- **What you have to do**: Could you copy the records below exactly, keeping none of the images?

%%

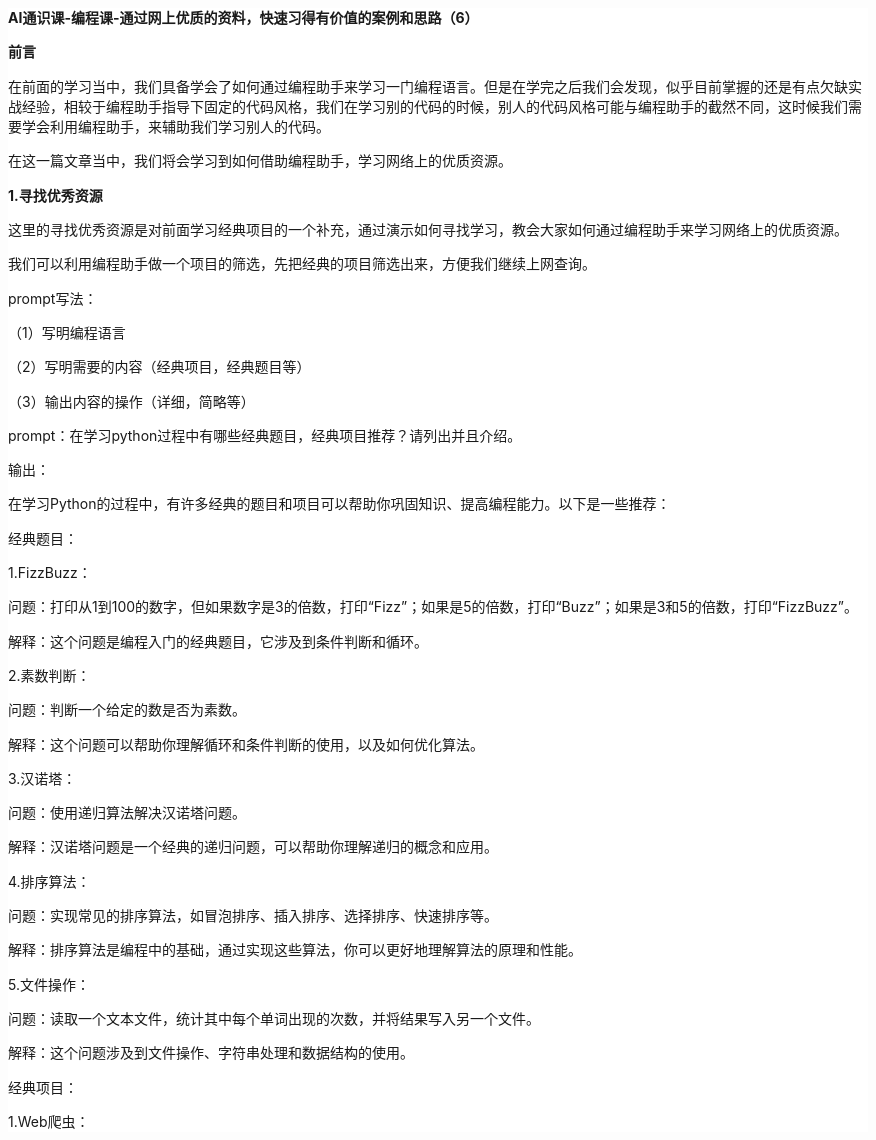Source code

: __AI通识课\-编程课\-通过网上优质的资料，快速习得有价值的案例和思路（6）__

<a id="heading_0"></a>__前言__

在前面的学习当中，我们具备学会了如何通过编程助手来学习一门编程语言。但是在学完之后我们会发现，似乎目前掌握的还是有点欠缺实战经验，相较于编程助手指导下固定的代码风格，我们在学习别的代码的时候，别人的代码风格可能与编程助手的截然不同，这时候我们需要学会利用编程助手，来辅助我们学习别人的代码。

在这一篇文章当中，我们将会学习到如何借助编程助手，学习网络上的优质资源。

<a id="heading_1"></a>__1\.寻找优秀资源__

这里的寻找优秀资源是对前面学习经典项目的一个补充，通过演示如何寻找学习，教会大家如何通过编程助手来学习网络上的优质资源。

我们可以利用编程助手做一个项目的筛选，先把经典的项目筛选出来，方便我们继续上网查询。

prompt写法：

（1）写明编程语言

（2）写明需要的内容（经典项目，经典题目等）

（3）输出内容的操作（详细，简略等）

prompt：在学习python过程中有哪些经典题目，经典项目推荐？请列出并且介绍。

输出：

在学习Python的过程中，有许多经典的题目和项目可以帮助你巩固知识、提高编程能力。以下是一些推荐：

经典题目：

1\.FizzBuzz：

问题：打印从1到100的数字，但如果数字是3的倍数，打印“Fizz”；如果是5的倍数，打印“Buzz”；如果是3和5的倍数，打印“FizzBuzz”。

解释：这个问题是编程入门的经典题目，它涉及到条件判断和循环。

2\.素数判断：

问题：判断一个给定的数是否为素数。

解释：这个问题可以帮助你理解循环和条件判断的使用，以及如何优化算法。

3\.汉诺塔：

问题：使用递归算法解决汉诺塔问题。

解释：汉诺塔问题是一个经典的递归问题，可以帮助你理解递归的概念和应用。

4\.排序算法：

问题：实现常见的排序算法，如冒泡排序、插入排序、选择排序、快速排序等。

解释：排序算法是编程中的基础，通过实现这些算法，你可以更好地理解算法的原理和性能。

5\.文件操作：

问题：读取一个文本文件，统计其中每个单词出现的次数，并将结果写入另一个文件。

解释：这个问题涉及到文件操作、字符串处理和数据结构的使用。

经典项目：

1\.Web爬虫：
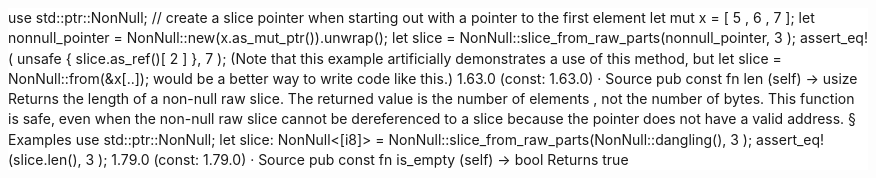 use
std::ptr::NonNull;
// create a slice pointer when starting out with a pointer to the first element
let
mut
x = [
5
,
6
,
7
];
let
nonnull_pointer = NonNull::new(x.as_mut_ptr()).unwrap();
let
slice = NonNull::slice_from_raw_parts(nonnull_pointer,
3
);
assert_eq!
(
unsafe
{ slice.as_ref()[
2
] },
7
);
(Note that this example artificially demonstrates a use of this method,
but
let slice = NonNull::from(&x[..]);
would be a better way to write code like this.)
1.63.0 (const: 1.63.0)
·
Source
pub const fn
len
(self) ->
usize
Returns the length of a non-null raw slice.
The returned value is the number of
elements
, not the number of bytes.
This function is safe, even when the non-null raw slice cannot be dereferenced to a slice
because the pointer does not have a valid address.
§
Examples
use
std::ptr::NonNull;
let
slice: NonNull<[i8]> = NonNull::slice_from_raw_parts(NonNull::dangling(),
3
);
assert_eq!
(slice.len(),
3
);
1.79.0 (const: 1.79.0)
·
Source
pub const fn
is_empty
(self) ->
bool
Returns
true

%%

- **Response below**:
Source code

: __AI通识课\-编程课\-通过网上优质的资料，快速习得有价值的案例和思路（6）__

<a id="heading_0"></a>__前言__

在前面的学习当中，我们具备学会了如何通过编程助手来学习一门编程语言。但是在学完之后我们会发现，似乎目前掌握的还是有点欠缺实战经验，相较于编程助手指导下固定的代码风格，我们在学习别的代码的时候，别人的代码风格可能与编程助手的截然不同，这时候我们需要学会利用编程助手，来辅助我们学习别人的代码。

在这一篇文章当中，我们将会学习到如何借助编程助手，学习网络上的优质资源。

<a id="heading_1"></a>__1\.寻找优秀资源__

这里的寻找优秀资源是对前面学习经典项目的一个补充，通过演示如何寻找学习，教会大家如何通过编程助手来学习网络上的优质资源。

我们可以利用编程助手做一个项目的筛选，先把经典的项目筛选出来，方便我们继续上网查询。

prompt写法：

（1）写明编程语言

（2）写明需要的内容（经典项目，经典题目等）

（3）输出内容的操作（详细，简略等）

prompt：在学习python过程中有哪些经典题目，经典项目推荐？请列出并且介绍。

输出：

在学习Python的过程中，有许多经典的题目和项目可以帮助你巩固知识、提高编程能力。以下是一些推荐：

经典题目：

1\.FizzBuzz：

问题：打印从1到100的数字，但如果数字是3的倍数，打印“Fizz”；如果是5的倍数，打印“Buzz”；如果是3和5的倍数，打印“FizzBuzz”。

解释：这个问题是编程入门的经典题目，它涉及到条件判断和循环。

2\.素数判断：

问题：判断一个给定的数是否为素数。

解释：这个问题可以帮助你理解循环和条件判断的使用，以及如何优化算法。

3\.汉诺塔：

问题：使用递归算法解决汉诺塔问题。

解释：汉诺塔问题是一个经典的递归问题，可以帮助你理解递归的概念和应用。

4\.排序算法：

问题：实现常见的排序算法，如冒泡排序、插入排序、选择排序、快速排序等。

解释：排序算法是编程中的基础，通过实现这些算法，你可以更好地理解算法的原理和性能。

5\.文件操作：

问题：读取一个文本文件，统计其中每个单词出现的次数，并将结果写入另一个文件。

解释：这个问题涉及到文件操作、字符串处理和数据结构的使用。

经典项目：

1\.Web爬虫：
 use
std::ptr::NonNull;
// create a slice pointer when starting out with a pointer to the first element
let
mut
x = [
5
,
6
,
7
];
let
nonnull_pointer = NonNull::new(x.as_mut_ptr()).unwrap();
let
slice = NonNull::slice_from_raw_parts(nonnull_pointer,
3
);
assert_eq!
(
unsafe
{ slice.as_ref()[
2
] },
7
);
(Note that this example artificially demonstrates a use of this method,
but
let slice = NonNull::from(&x[..]);
would be a better way to write code like this.)
1.63.0 (const: 1.63.0)
·
Source
pub const fn
len
(self) ->
usize
Returns the length of a non-null raw slice.
The returned value is the number of
elements
, not the number of bytes.
This function is safe, even when the non-null raw slice cannot be dereferenced to a slice
because the pointer does not have a valid address.
§
Examples
use
std::ptr::NonNull;
let
slice: NonNull<[i8]> = NonNull::slice_from_raw_parts(NonNull::dangling(),
3
);
assert_eq!
(slice.len(),
3
);
1.79.0 (const: 1.79.0)
·
Source
pub const fn
is_empty
(self) ->
bool
Returns
true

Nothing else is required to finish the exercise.